Your goal -> Scan the records below and report how many lines contain the word "小数点以下四捨五入", giving the number by itself.

══ Input

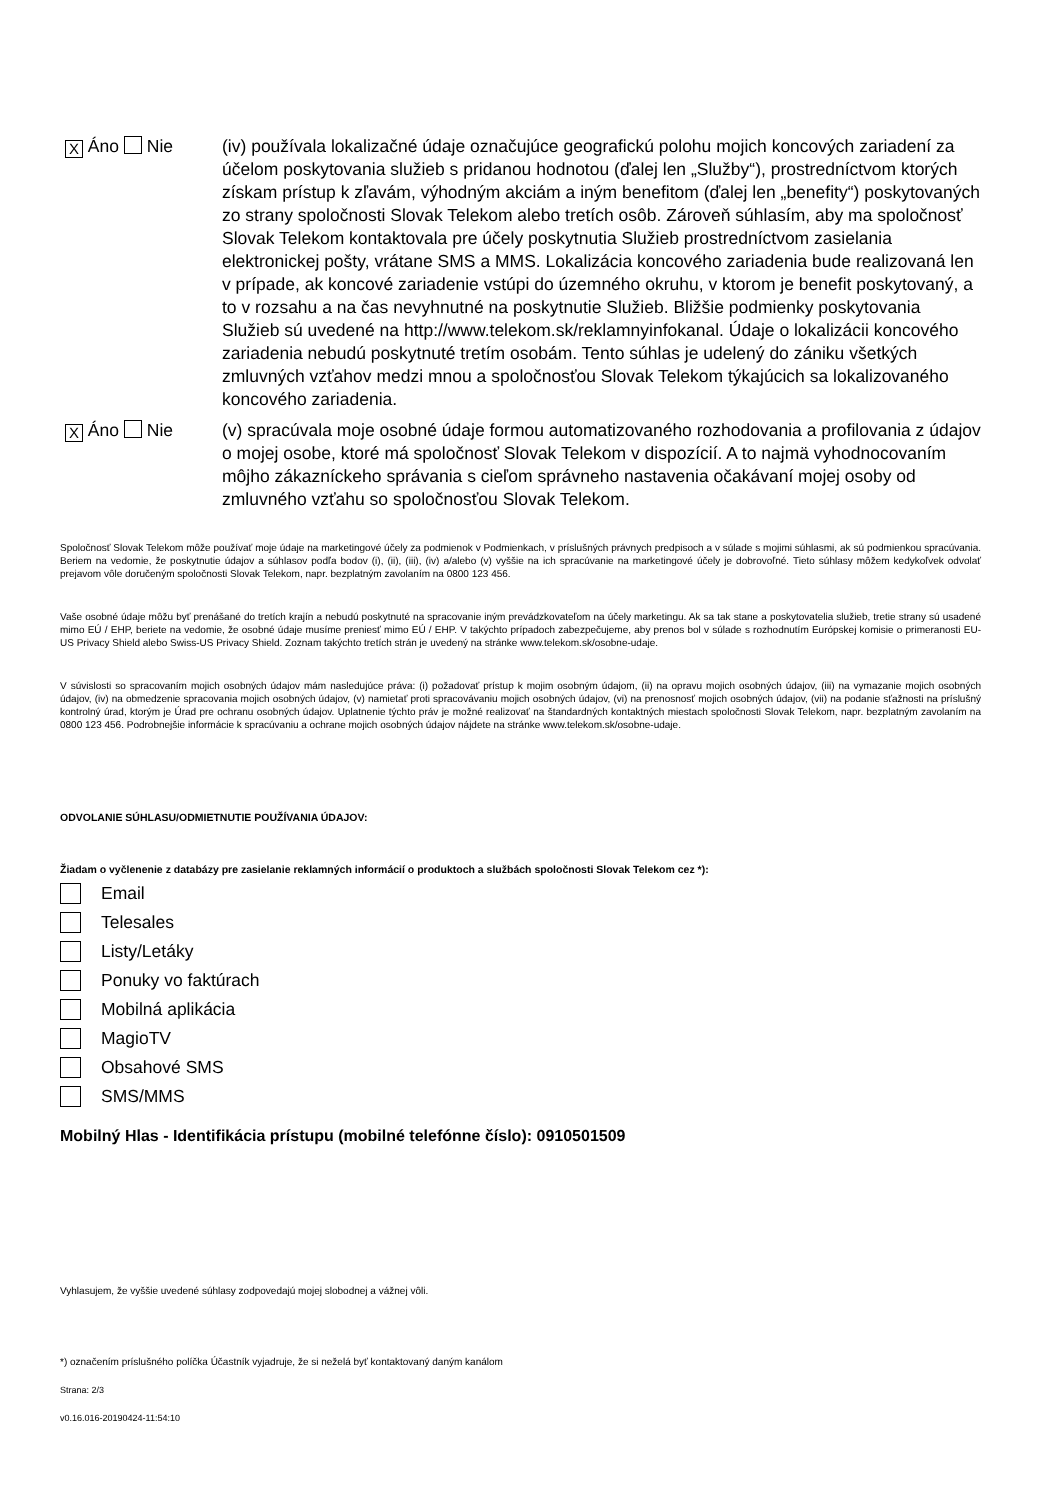X Áno Nie (iv) používala lokalizačné údaje označujúce geografickú polohu mojich koncových zariadení za účelom poskytovania služieb s pridanou hodnotou (ďalej len „Služby“), prostredníctvom ktorých získam prístup k zľavám, výhodným akciám a iným benefitom (ďalej len „benefity“) poskytovaných zo strany spoločnosti Slovak Telekom alebo tretích osôb. Zároveň súhlasím, aby ma spoločnosť Slovak Telekom kontaktovala pre účely poskytnutia Služieb prostredníctvom zasielania elektronickej pošty, vrátane SMS a MMS. Lokalizácia koncového zariadenia bude realizovaná len v prípade, ak koncové zariadenie vstúpi do územného okruhu, v ktorom je benefit poskytovaný, a to v rozsahu a na čas nevyhnutné na poskytnutie Služieb. Bližšie podmienky poskytovania Služieb sú uvedené na http://www.telekom.sk/reklamnyinfokanal. Údaje o lokalizácii koncového zariadenia nebudú poskytnuté tretím osobám. Tento súhlas je udelený do zániku všetkých zmluvných vzťahov medzi mnou a spoločnosťou Slovak Telekom týkajúcich sa lokalizovaného koncového zariadenia.
X Áno Nie (v) spracúvala moje osobné údaje formou automatizovaného rozhodovania a profilovania z údajov o mojej osobe, ktoré má spoločnosť Slovak Telekom v dispozícií. A to najmä vyhodnocovaním môjho zákazníckeho správania s cieľom správneho nastavenia očakávaní mojej osoby od zmluvného vzťahu so spoločnosťou Slovak Telekom.
Spoločnosť Slovak Telekom môže používať moje údaje na marketingové účely za podmienok v Podmienkach, v príslušných právnych predpisoch a v súlade s mojimi súhlasmi, ak sú podmienkou spracúvania. Beriem na vedomie, že poskytnutie údajov a súhlasov podľa bodov (i), (ii), (iii), (iv) a/alebo (v) vyššie na ich spracúvanie na marketingové účely je dobrovoľné. Tieto súhlasy môžem kedykoľvek odvolať prejavom vôle doručeným spoločnosti Slovak Telekom, napr. bezplatným zavolaním na 0800 123 456.
Vaše osobné údaje môžu byť prenášané do tretích krajín a nebudú poskytnuté na spracovanie iným prevádzkovateľom na účely marketingu. Ak sa tak stane a poskytovatelia služieb, tretie strany sú usadené mimo EÚ / EHP, beriete na vedomie, že osobné údaje musíme preniesť mimo EÚ / EHP. V takýchto prípadoch zabezpečujeme, aby prenos bol v súlade s rozhodnutím Európskej komisie o primeranosti EU-US Privacy Shield alebo Swiss-US Privacy Shield. Zoznam takýchto tretích strán je uvedený na stránke www.telekom.sk/osobne-udaje.
V súvislosti so spracovaním mojich osobných údajov mám nasledujúce práva: (i) požadovať prístup k mojim osobným údajom, (ii) na opravu mojich osobných údajov, (iii) na vymazanie mojich osobných údajov, (iv) na obmedzenie spracovania mojich osobných údajov, (v) namietať proti spracovávaniu mojich osobných údajov, (vi) na prenosnosť mojich osobných údajov, (vii) na podanie sťažnosti na príslušný kontrolný úrad, ktorým je Úrad pre ochranu osobných údajov. Uplatnenie týchto práv je možné realizovať na štandardných kontaktných miestach spoločnosti Slovak Telekom, napr. bezplatným zavolaním na 0800 123 456. Podrobnejšie informácie k spracúvaniu a ochrane mojich osobných údajov nájdete na stránke www.telekom.sk/osobne-udaje.
ODVOLANIE SÚHLASU/ODMIETNUTIE POUŽÍVANIA ÚDAJOV:
Žiadam o vyčlenenie z databázy pre zasielanie reklamných informácií o produktoch a službách spoločnosti Slovak Telekom cez *):
Email
Telesales
Listy/Letáky
Ponuky vo faktúrach
Mobilná aplikácia
MagioTV
Obsahové SMS
SMS/MMS
Mobilný Hlas - Identifikácia prístupu (mobilné telefónne číslo): 0910501509
Vyhlasujem, že vyššie uvedené súhlasy zodpovedajú mojej slobodnej a vážnej vôli.
*) označením príslušného políčka Účastník vyjadruje, že si neželá byť kontaktovaný daným kanálom
Strana: 2/3
v0.16.016-20190424-11:54:10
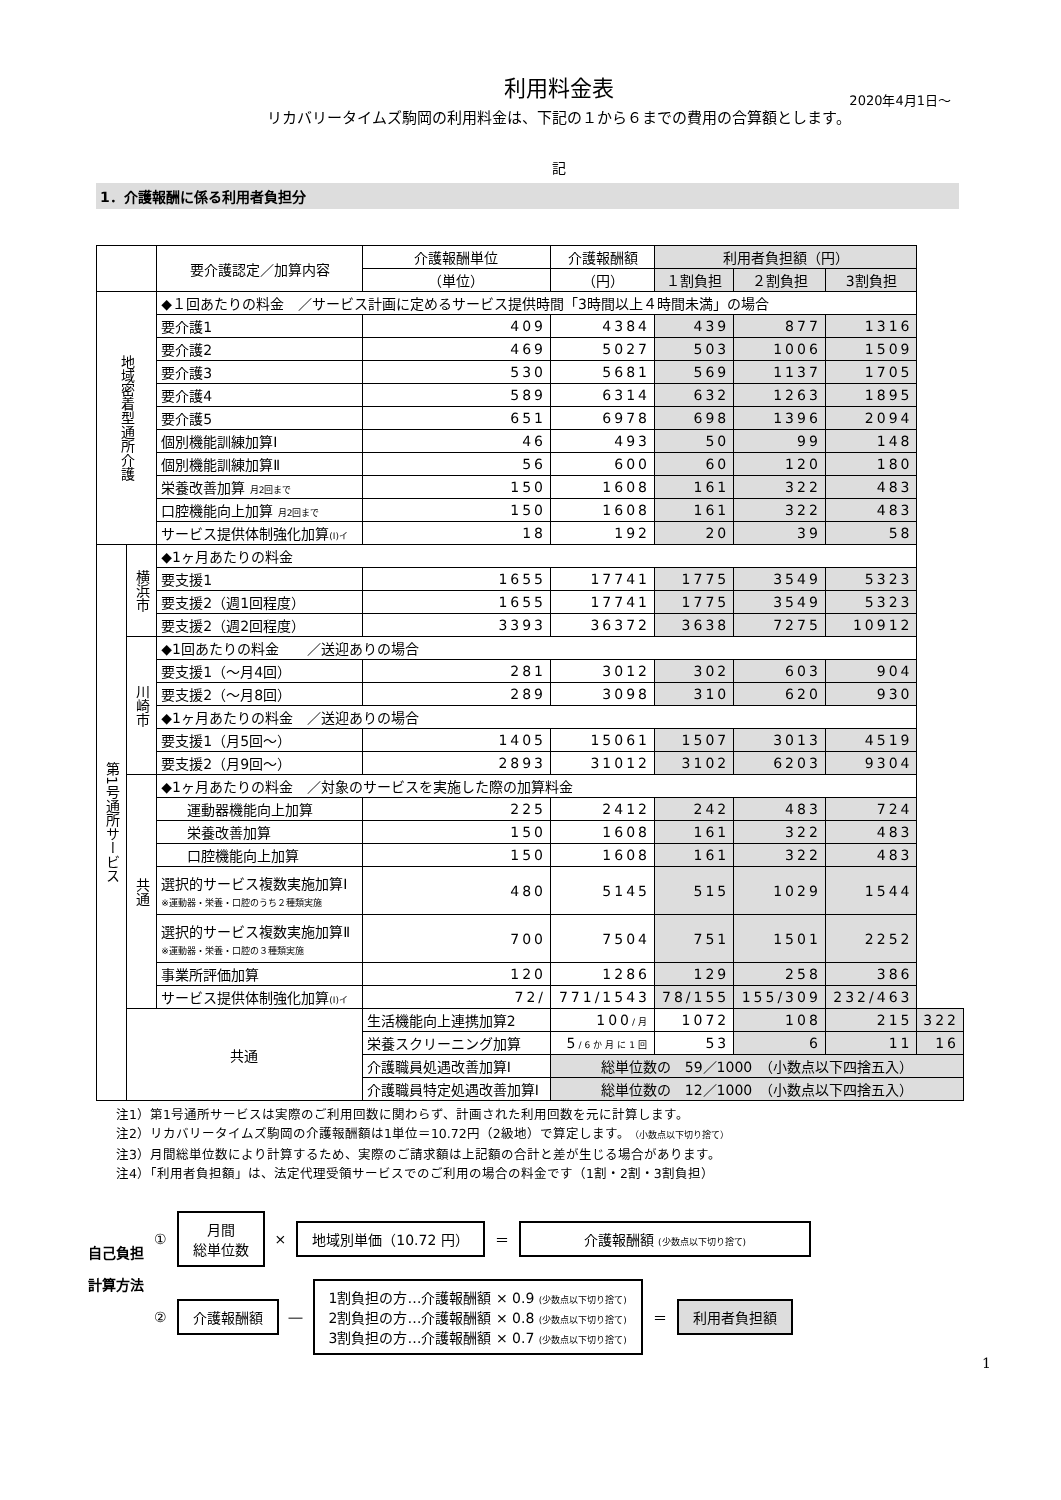利用料金表
2020年4月1日～
リカバリータイムズ駒岡の利用料金は、下記の１から６までの費用の合算額とします。
記
1．介護報酬に係る利用者負担分
| | | 要介護認定／加算内容 | 介護報酬単位 | 介護報酬額 | 利用者負担額（円） | | | |
| --- | --- | --- | --- | --- | --- | --- | --- | --- |
| | | | （単位） | （円） | １割負担 | ２割負担 | 3割負担 | |
| 地域密着型通所介護 | | ◆１回あたりの料金 ／サービス計画に定めるサービス提供時間「3時間以上４時間未満」の場合 | | | | | | |
| | | 要介護1 | 409 | 4384 | 439 | 877 | 1316 | |
| | | 要介護2 | 469 | 5027 | 503 | 1006 | 1509 | |
| | | 要介護3 | 530 | 5681 | 569 | 1137 | 1705 | |
| | | 要介護4 | 589 | 6314 | 632 | 1263 | 1895 | |
| | | 要介護5 | 651 | 6978 | 698 | 1396 | 2094 | |
| | | 個別機能訓練加算Ⅰ | 46 | 493 | 50 | 99 | 148 | |
| | | 個別機能訓練加算Ⅱ | 56 | 600 | 60 | 120 | 180 | |
| | | 栄養改善加算 月2回まで | 150 | 1608 | 161 | 322 | 483 | |
| | | 口腔機能向上加算 月2回まで | 150 | 1608 | 161 | 322 | 483 | |
| | | サービス提供体制強化加算 (Ⅰ)イ | 18 | 192 | 20 | 39 | 58 | |
| 第1号通所サービス | 横浜市 | ◆1ヶ月あたりの料金 | | | | | | |
| | | 要支援1 | 1655 | 17741 | 1775 | 3549 | 5323 | |
| | | 要支援2（週1回程度） | 1655 | 17741 | 1775 | 3549 | 5323 | |
| | | 要支援2（週2回程度） | 3393 | 36372 | 3638 | 7275 | 10912 | |
| | 川崎市 | ◆1回あたりの料金 ／送迎ありの場合 | | | | | | |
| | | 要支援1（～月4回） | 281 | 3012 | 302 | 603 | 904 | |
| | | 要支援2（～月8回） | 289 | 3098 | 310 | 620 | 930 | |
| | | ◆1ヶ月あたりの料金 ／送迎ありの場合 | | | | | | |
| | | 要支援1（月5回～） | 1405 | 15061 | 1507 | 3013 | 4519 | |
| | | 要支援2（月9回～） | 2893 | 31012 | 3102 | 6203 | 9304 | |
| | 共通 | ◆1ヶ月あたりの料金 ／対象のサービスを実施した際の加算料金 | | | | | | |
| | | 運動器機能向上加算 | 225 | 2412 | 242 | 483 | 724 | |
| | | 栄養改善加算 | 150 | 1608 | 161 | 322 | 483 | |
| | | 口腔機能向上加算 | 150 | 1608 | 161 | 322 | 483 | |
| | | 選択的サービス複数実施加算Ⅰ ※運動器・栄養・口腔のうち２種類実施 | 480 | 5145 | 515 | 1029 | 1544 | |
| | | 選択的サービス複数実施加算Ⅱ ※運動器・栄養・口腔の３種類実施 | 700 | 7504 | 751 | 1501 | 2252 | |
| | | 事業所評価加算 | 120 | 1286 | 129 | 258 | 386 | |
| | | サービス提供体制強化加算 (Ⅰ)イ | 72/ | 771/1543 | 78/155 | 155/309 | 232/463 | |
| | 共通 | | 生活機能向上連携加算2 | 100 /月 | 1072 | 108 | 215 | 322 |
| | | | 栄養スクリーニング加算 | 5 /6か月に1回 | 53 | 6 | 11 | 16 |
| | | | 介護職員処遇改善加算Ⅰ | 総単位数の 59／1000 （小数点以下四捨五入） | | | | |
| | | | 介護職員特定処遇改善加算Ⅰ | 総単位数の 12／1000 （小数点以下四捨五入） | | | | |
注1）第1号通所サービスは実際のご利用回数に関わらず、計画された利用回数を元に計算します。
注2）リカバリータイムズ駒岡の介護報酬額は1単位＝10.72円（2級地）で算定します。（小数点以下切り捨て）
注3）月間総単位数により計算するため、実際のご請求額は上記額の合計と差が生じる場合があります。
注4）「利用者負担額」は、法定代理受領サービスでのご利用の場合の料金です（1割・2割・3割負担）
自己負担
計算方法
①
月間
総単位数
×
地域別単価（10.72 円）
＝
介護報酬額 (少数点以下切り捨て)
②
介護報酬額
―
1割負担の方…介護報酬額 × 0.9 (少数点以下切り捨て)
2割負担の方…介護報酬額 × 0.8 (少数点以下切り捨て)
3割負担の方…介護報酬額 × 0.7 (少数点以下切り捨て)
＝
利用者負担額
1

════

Answer to this problem -> 2